%%

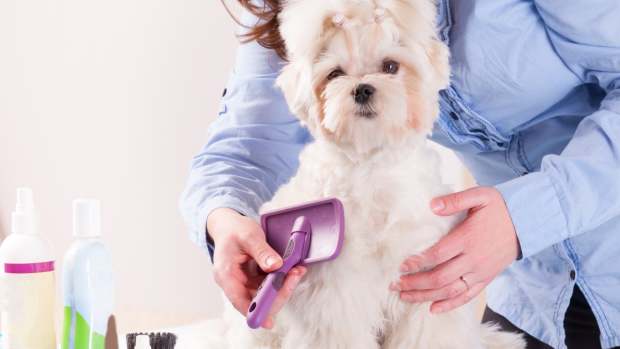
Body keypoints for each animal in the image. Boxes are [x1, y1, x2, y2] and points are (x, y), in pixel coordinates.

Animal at [205, 0, 528, 348]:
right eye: (335, 74)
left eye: (390, 66)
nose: (362, 89)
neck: (372, 165)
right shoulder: (335, 295)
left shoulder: (426, 281)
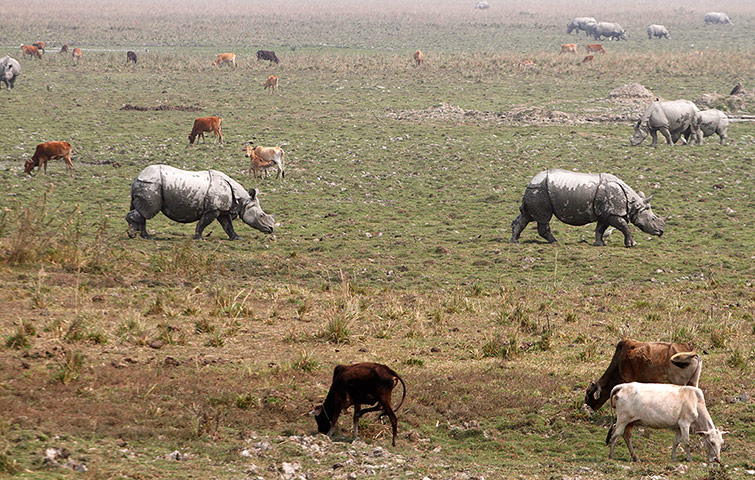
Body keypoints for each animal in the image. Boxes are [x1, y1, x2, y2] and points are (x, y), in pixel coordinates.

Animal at [126, 165, 274, 240]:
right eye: (261, 215)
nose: (271, 229)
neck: (242, 200)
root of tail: (137, 177)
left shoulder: (223, 210)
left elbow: (228, 225)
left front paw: (237, 238)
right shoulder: (213, 209)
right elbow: (203, 223)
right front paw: (199, 238)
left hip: (148, 184)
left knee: (143, 212)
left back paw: (144, 236)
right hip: (151, 184)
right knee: (148, 212)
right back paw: (136, 235)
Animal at [510, 169, 665, 248]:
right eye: (653, 219)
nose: (661, 232)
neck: (634, 204)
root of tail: (532, 180)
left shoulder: (606, 214)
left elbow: (600, 229)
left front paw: (599, 244)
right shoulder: (613, 213)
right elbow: (624, 227)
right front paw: (632, 244)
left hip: (536, 190)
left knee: (526, 216)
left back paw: (515, 241)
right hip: (540, 191)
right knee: (543, 218)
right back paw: (555, 242)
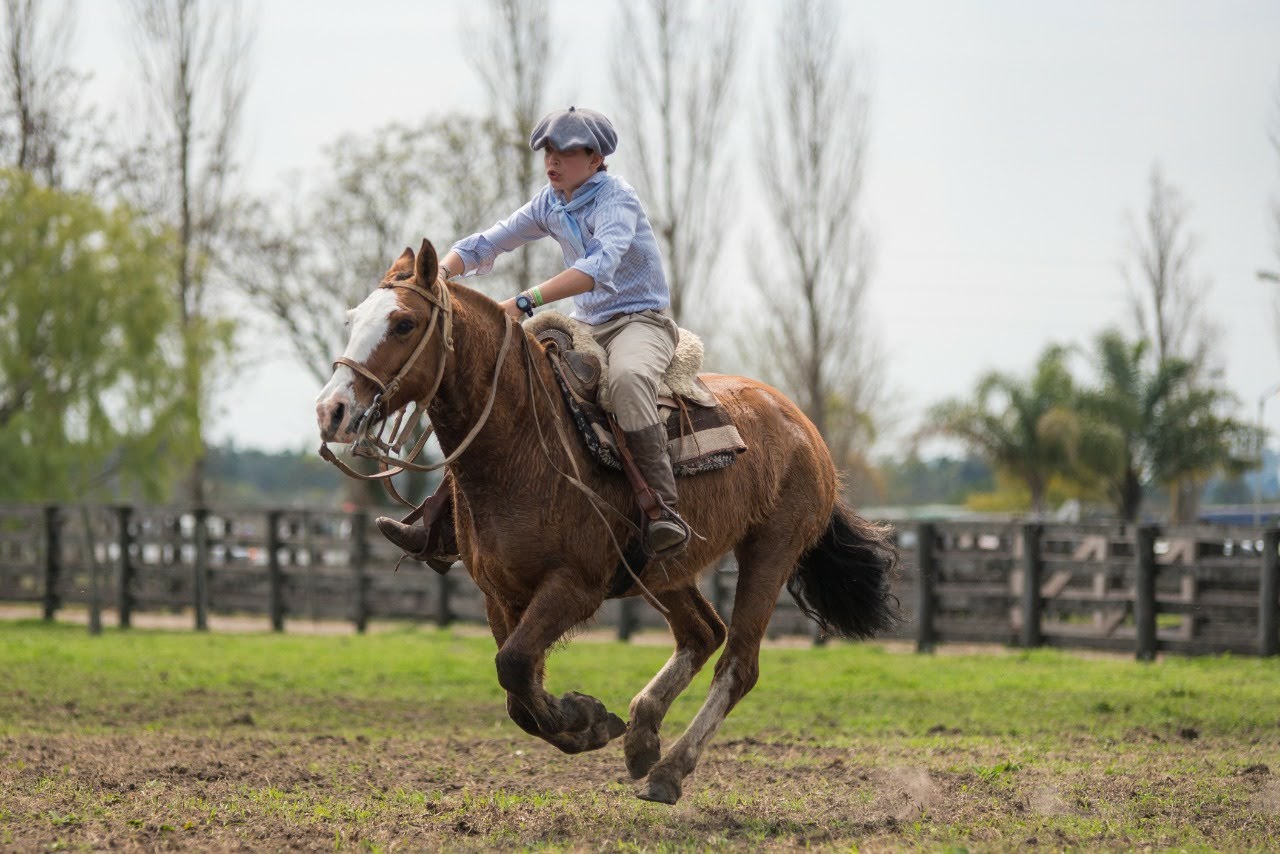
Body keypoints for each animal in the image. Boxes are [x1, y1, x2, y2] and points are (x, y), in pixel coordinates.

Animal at [314, 240, 901, 809]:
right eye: (354, 319)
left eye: (403, 323)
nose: (332, 411)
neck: (521, 440)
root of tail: (804, 427)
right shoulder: (499, 594)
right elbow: (518, 690)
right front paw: (588, 720)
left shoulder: (574, 586)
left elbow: (516, 665)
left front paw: (586, 719)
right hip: (663, 570)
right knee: (702, 633)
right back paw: (642, 736)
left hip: (770, 552)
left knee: (738, 663)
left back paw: (668, 772)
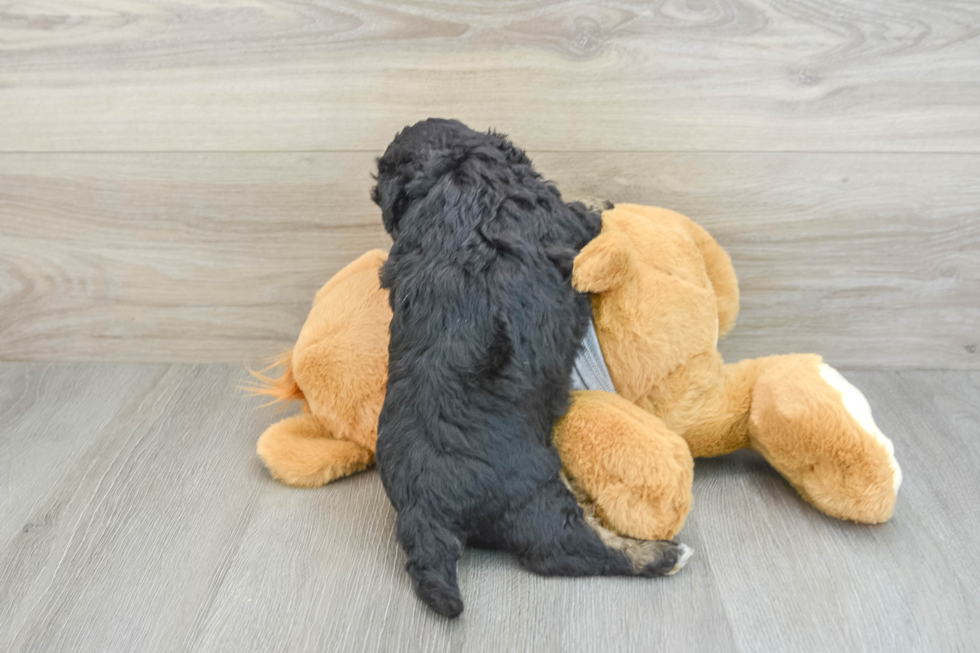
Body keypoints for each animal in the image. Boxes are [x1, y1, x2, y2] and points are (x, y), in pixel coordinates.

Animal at [374, 118, 688, 616]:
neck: (450, 175)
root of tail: (424, 510)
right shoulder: (563, 218)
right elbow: (584, 212)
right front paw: (601, 198)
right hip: (532, 496)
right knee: (567, 548)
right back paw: (661, 554)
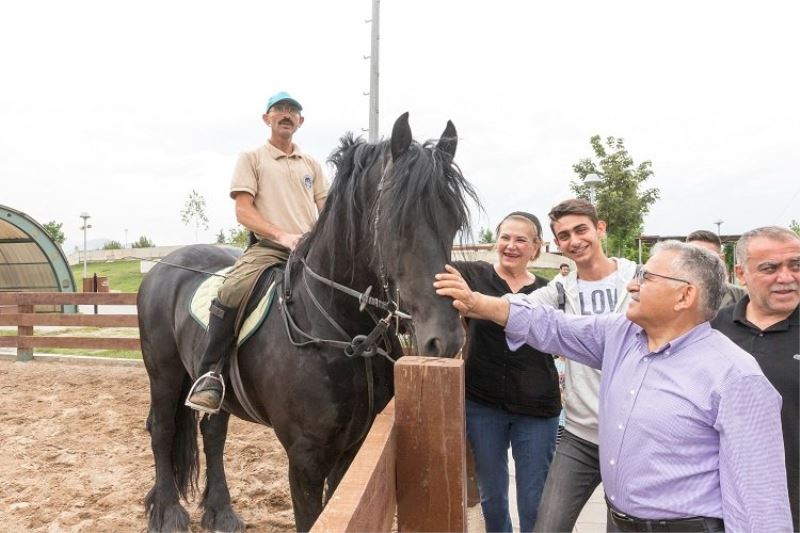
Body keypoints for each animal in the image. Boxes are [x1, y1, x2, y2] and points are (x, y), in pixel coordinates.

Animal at [137, 112, 478, 528]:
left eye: (453, 220)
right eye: (396, 221)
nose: (445, 340)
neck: (345, 333)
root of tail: (163, 267)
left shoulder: (355, 449)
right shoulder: (306, 458)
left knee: (213, 432)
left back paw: (221, 512)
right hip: (164, 373)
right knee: (162, 430)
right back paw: (168, 513)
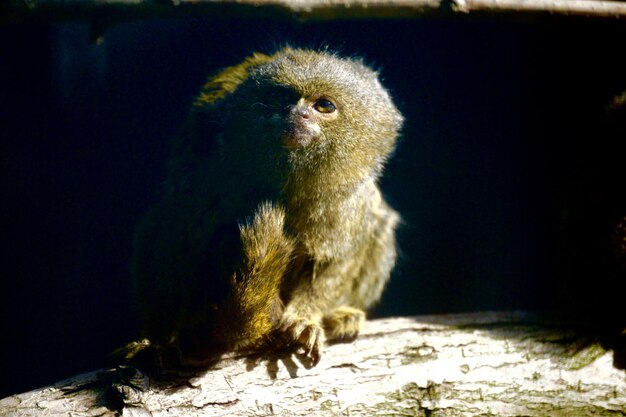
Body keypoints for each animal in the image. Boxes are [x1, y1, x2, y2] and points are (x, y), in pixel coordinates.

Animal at [124, 48, 402, 368]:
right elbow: (170, 240)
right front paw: (159, 341)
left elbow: (337, 262)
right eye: (284, 98)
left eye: (324, 105)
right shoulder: (208, 183)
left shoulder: (349, 206)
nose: (298, 114)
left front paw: (304, 318)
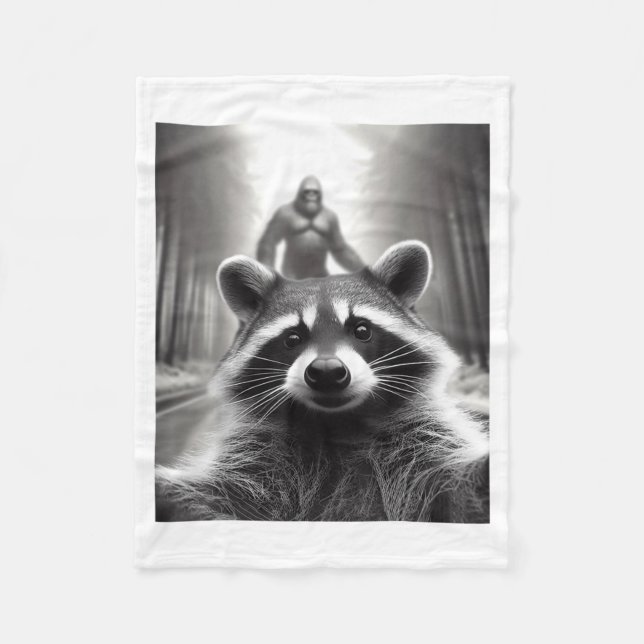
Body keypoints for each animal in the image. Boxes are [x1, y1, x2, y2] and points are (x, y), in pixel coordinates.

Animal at [156, 241, 489, 522]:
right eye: (293, 338)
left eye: (361, 330)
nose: (327, 371)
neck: (337, 422)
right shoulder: (257, 458)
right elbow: (220, 494)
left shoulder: (423, 439)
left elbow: (450, 488)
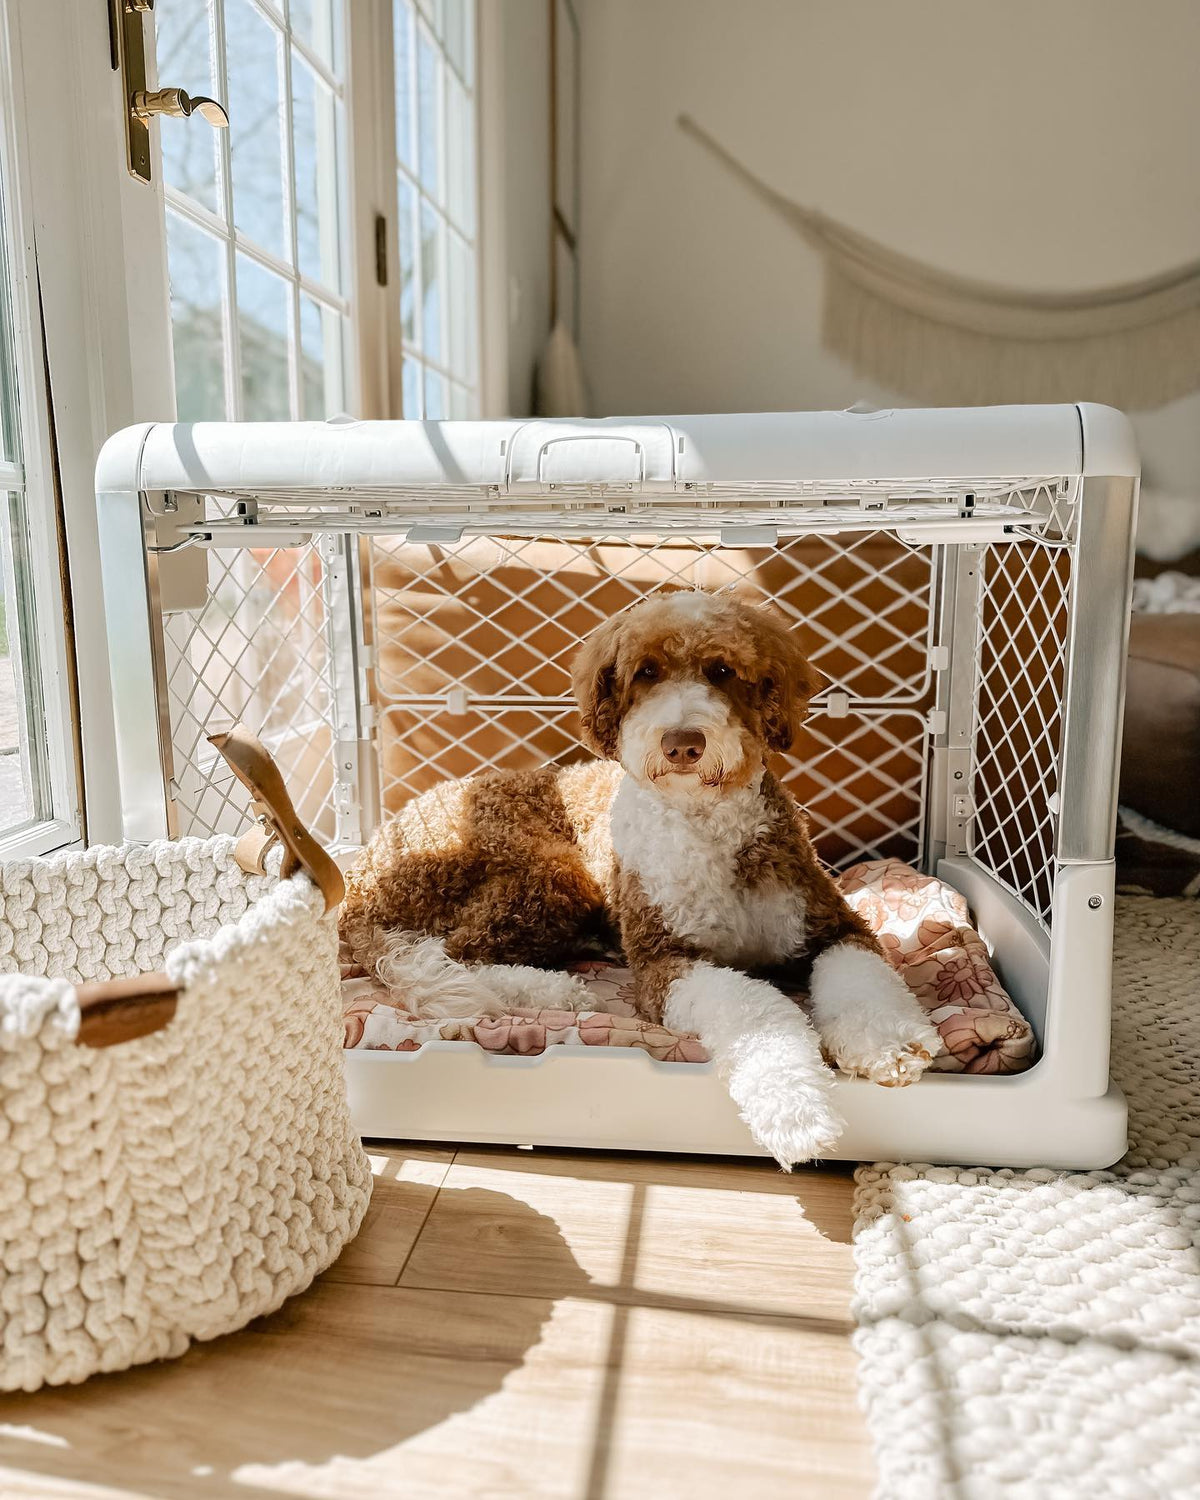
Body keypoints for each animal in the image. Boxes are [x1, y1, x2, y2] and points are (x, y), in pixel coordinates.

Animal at [340, 590, 940, 1164]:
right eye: (646, 672)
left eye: (722, 670)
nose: (682, 742)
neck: (705, 821)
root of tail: (362, 875)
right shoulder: (663, 961)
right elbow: (755, 1009)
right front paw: (795, 1109)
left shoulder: (834, 926)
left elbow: (864, 979)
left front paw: (887, 1047)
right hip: (548, 872)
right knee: (460, 953)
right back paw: (555, 990)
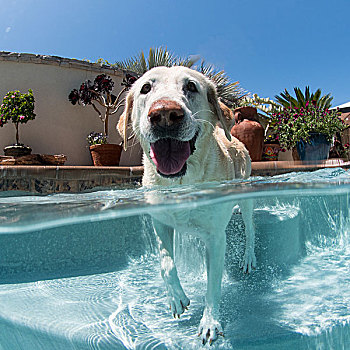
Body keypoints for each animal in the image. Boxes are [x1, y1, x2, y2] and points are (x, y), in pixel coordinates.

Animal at [118, 65, 258, 344]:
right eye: (146, 88)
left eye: (191, 87)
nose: (164, 114)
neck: (182, 182)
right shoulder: (160, 222)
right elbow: (166, 262)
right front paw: (176, 298)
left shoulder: (215, 238)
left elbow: (212, 285)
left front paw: (210, 322)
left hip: (245, 190)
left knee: (250, 228)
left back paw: (249, 256)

%%

• Description of the task
Show each line in the entries that holds the string "root".

• Answer for this exercise
root of tail: (137, 177)
root of tail: (532, 180)
root of tail: (804, 427)
root of tail: (424, 510)
root of tail: (163, 267)
root of tail: (362, 875)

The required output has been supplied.